Wednesday, February 6, 2008
Demand for Corporate Loans is drying up
--A new problem is rippling through credit markets: Many of the corporate loans used to finance giant buyouts in the past few years are reeling in secondary market trading, making it virtually impossible for banks to unload other commitments they have made.
--The loans of First Data Corp., which was taken private in September by Kohlberg Kravis Roberts & Co. for about $28 billion, were sold into the market this past fall at a 4% discount to their par value; they now trade in the market at a steep 11.5% discount to par value, according to Reuters LPC.
Market is reeling
--The crisis started last summer, when investors turned up their noses at billions of dollars in buyout debt, just after many buyout firms and their bankers made commitments to history-making megadeals. Many investors say January was the worst performance for this market since those summer months.
--"This is bizarre and baffling," said Thomas Ewald, chief investment officer of Invesco Senior Secured Management, on a panel at a Loan Syndication and Trading Association event Monday. "Loans trading in the 80s are typically on the verge of bankruptcy or a major restructuring event."
Demand is drooping
CLO market is reeling.
--Investment vehicles called collateralized loan obligations were huge consumers of corporate loans in 2006 and early 2007. CLOs, as they are called, hold bundles of loans and are sold to investors in slices with varying levels of risk and return. As defaults rise, demand for the riskiest pieces of these instruments is undermined.
Less Appealing because of lowering LIBOR.
--Investment banks last year touted new investors in the loan market -- hedge funds and high-yield bond investors that crossed over into loans. Many investors were burned on their bets in buyout-related loans when their secondary market values dropped.
--Some investors are turning to moving out of loans to find better yields in fixed-rate junk bonds
Margin Call pushed out Hedge funds
--Hedge funds are also being pushed out of the market as facilities called total return swaps unwind.

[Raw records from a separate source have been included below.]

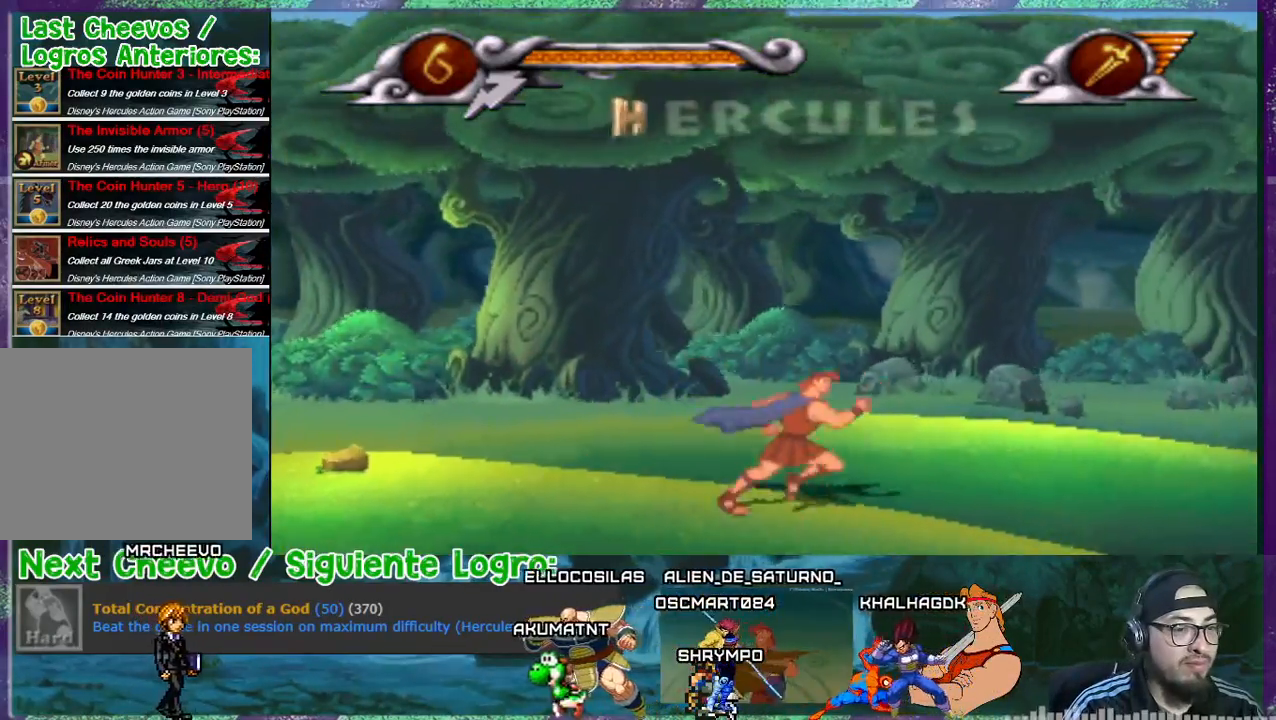
{"buttons": ["DPAD_RIGHT"], "events": []}
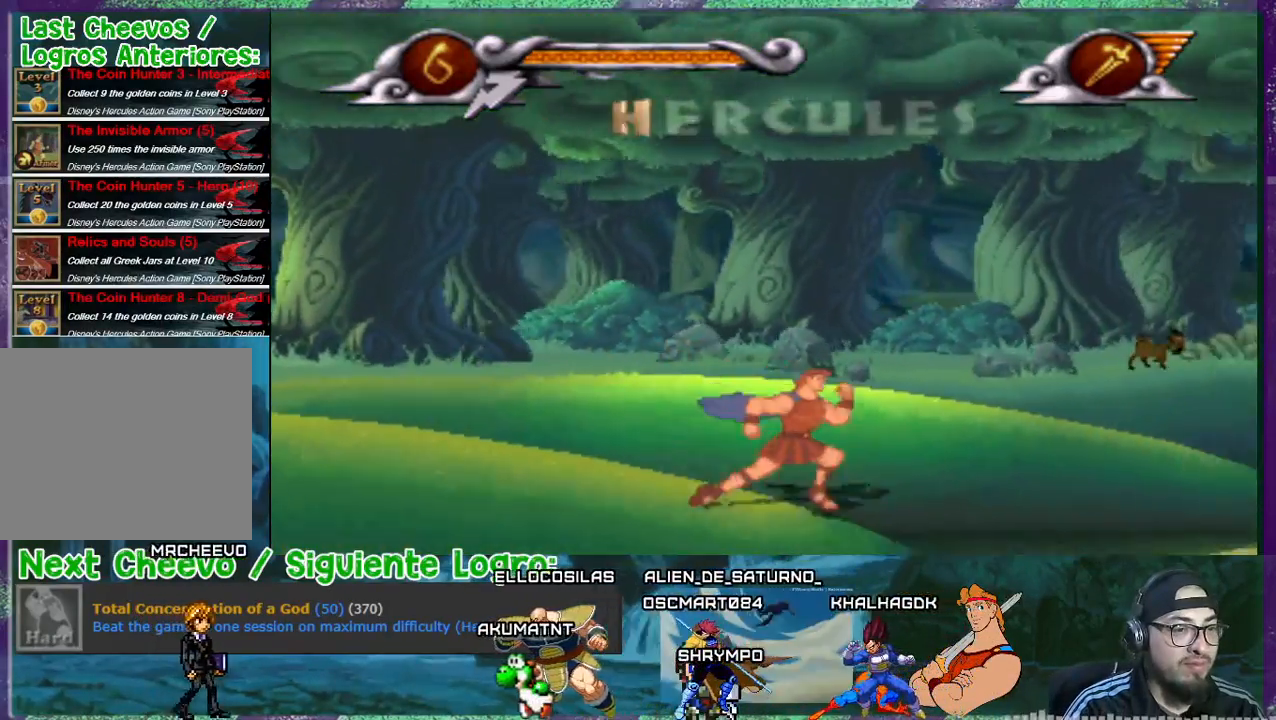
{"buttons": ["CROSS", "DPAD_RIGHT"], "events": [[267, "CROSS", "down"]]}
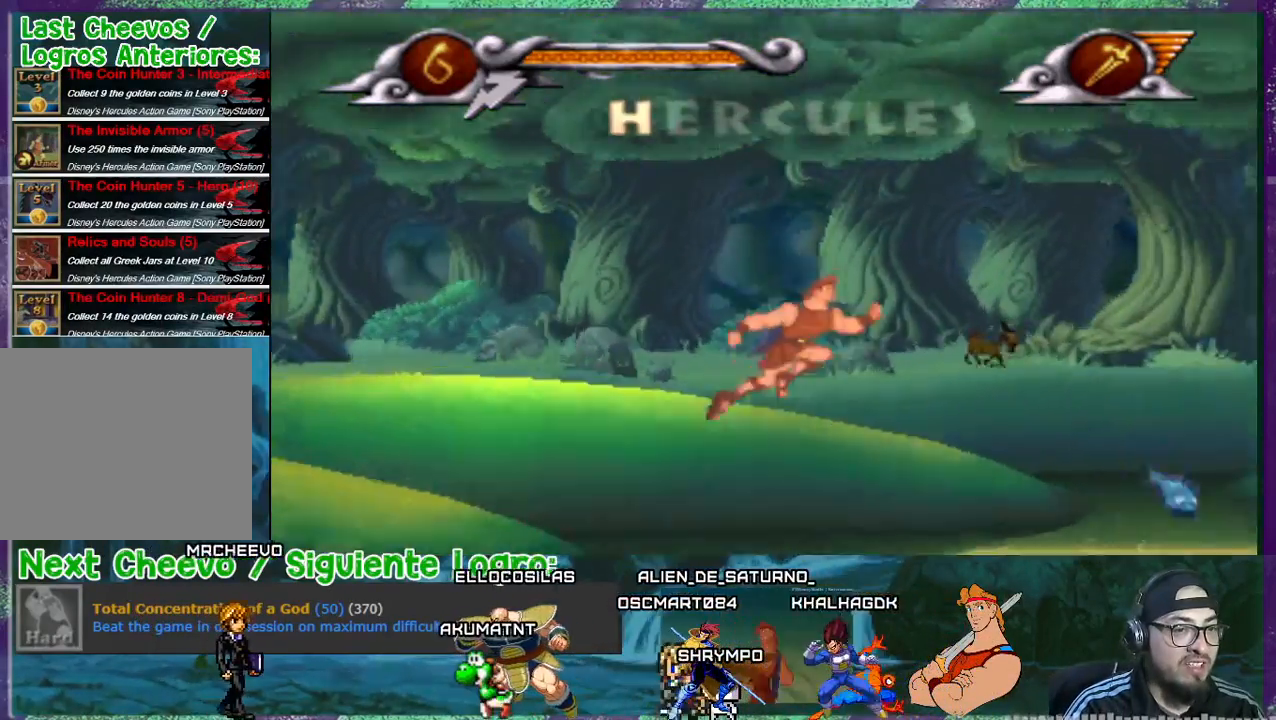
{"buttons": ["DPAD_RIGHT"], "events": [[267, "CROSS", "up"], [433, "SQUARE", "down"], [500, "SQUARE", "up"]]}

--Total return swaps are set up by banks for hedge funds and other investors to buy loans with borrowed money. As the value of the loans declines, provisions in these swap agreements are being triggered that act like margin calls to unwind the contracts.
Investment Banks Panic
--The saga of Harrah's Entertainment Inc.'s loan sale is a sign of the distress in the market. Credit Suisse broke from a group of banks lined up to sell $7.25 billion in loans tied to Harrah's buyout. It offloaded its commitment of about $1 billion through derivatives transactions in December, says a person briefed on the transaction. The move sent other banks scrambling to sell some of their own Harrah's loan commitments in January, and the price of the loans dropped to between 91 and 92 cents on the dollar, bankers said.
--The transaction roiled other underwriters involved in the deal who were unable to sell their portions of Harrah's debt, but didn't want to sell it at such a steep discount.